**Passage for review**

Drones for disaster response in Mozambique

Mozambique’s national disaster management agency and the University of Portsmouth are working with international partners on research into the effectiveness of drone technology for post-disaster search and rescue missions in Mozambique.
With the vastness of the Indian ocean as its eastern neighbour, Mozambique’s struggles with natural disasters have been well documented. Recently, the southern African nation has been ravaged by successive tropical cyclones that destroyed people and property on the Mozambican coastline and beyond – even going to the extend of extensively damaging infrastructure in landlocked countries like Zambia, Malawi and Zimbabwe.
But now Portsmouth University, along with then Mozambique’s National Disaster Management Agency (INGD), the United Nation’s World Food Programme and the UK Institute of Search and Technical Rescue and are hoping to expedite disaster recovery efforts by flying drones to find targets both on land and in the water.
“The experiment involved many types of drones – both fixed-wing and quadcopter – looking for targets on land and in water, with simultaneous flights over multiple sites,” the university said in a statement. “For a situational overview of the drone test area, the Portsmouth team provided imagery from the European Space Agency’s Sentinel-1 radar satellite and the PlanetScope micro-satellite constellation, as well as elevation data from the Japanese-American PALSAR radar satellite.”

**Exercise details**
Extend the article on drones for disaster response in Mozambique, starting right after its final sentence.

**Records**
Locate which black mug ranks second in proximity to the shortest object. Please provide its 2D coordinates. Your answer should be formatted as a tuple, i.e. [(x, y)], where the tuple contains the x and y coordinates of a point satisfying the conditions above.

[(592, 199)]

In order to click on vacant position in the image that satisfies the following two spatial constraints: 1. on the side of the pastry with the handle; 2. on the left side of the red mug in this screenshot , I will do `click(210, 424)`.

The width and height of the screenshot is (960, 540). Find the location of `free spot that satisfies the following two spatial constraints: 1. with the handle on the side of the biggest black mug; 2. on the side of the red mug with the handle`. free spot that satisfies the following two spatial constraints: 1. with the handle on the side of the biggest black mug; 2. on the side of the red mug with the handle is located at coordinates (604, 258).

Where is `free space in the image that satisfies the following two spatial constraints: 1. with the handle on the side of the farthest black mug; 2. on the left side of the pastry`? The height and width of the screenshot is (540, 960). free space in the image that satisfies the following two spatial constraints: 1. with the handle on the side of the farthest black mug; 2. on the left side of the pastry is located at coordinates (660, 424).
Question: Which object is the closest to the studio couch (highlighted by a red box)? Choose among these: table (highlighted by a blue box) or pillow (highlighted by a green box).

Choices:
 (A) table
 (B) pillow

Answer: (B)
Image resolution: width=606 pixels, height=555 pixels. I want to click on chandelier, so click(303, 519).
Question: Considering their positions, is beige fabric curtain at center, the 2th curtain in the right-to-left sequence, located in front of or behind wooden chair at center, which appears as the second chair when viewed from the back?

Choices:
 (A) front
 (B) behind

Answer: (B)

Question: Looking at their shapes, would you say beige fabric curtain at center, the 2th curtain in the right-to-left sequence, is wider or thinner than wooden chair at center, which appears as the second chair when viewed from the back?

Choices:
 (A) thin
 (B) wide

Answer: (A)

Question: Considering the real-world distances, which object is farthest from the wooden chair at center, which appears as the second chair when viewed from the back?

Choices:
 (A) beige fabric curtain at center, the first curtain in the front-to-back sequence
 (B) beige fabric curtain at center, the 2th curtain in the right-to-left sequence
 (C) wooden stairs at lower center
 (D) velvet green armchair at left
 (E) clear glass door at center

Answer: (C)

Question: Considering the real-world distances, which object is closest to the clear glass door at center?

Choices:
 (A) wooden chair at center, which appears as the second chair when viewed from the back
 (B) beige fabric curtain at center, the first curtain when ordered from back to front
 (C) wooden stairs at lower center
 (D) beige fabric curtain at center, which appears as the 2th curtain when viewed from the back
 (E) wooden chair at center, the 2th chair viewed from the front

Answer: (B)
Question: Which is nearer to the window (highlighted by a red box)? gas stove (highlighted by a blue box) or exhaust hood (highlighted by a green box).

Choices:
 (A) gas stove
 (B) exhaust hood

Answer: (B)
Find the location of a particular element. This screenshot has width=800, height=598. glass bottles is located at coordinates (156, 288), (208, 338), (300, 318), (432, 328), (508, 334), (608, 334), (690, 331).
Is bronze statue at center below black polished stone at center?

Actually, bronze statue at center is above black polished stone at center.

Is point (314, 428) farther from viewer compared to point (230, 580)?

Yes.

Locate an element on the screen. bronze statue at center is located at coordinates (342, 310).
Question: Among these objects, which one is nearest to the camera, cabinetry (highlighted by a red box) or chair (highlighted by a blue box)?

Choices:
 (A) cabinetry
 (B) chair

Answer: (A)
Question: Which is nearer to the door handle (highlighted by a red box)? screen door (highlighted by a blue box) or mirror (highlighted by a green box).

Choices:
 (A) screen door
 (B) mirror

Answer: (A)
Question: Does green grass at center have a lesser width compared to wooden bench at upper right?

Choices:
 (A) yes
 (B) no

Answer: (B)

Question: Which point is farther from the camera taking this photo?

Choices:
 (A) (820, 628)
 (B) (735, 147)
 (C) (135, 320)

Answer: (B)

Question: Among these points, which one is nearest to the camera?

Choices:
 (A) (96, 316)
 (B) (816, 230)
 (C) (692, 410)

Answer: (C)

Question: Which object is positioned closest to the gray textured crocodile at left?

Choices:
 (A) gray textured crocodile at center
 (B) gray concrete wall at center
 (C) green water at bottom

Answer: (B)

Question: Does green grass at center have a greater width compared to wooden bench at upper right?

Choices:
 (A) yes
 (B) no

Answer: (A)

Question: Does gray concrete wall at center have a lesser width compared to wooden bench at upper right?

**Reply to the task**
The University’s Global Earth Model (GEM) group provided expertise in coding and Big Data analytics, to produce a prototype app for faster interpretation of drone images, enabling more effective locating of people in need of post-disaster assistance.
Professor Richard Teeuw of the University of Portsmouth’s Centre for Applied Geosciences, who led the university team said; “This was one of the largest experiments ever conducted into the effectiveness of drones for wide-area searches. The team were able to apply expertise developed during NERC-funded fieldwork into the impacts of Hurricane Maria in Dominica and research into coastal risk mapping carried out during the ongoing CommonSensing project, funded by the International Partnership Programme of the UK Space Agency.”
Toby Meredith, from the University’s Faculty of Creative and Cultural Industries, provided support for the drone experiment and the onsite World Food Programme media communications office.
“Due to the size of the experiment, the logistics of deploying multiple drones was very complex,” Meredith said. “The University team played a key role in the drone deployment and processing of the ensuing aerial photos, for over 30 drone flights.”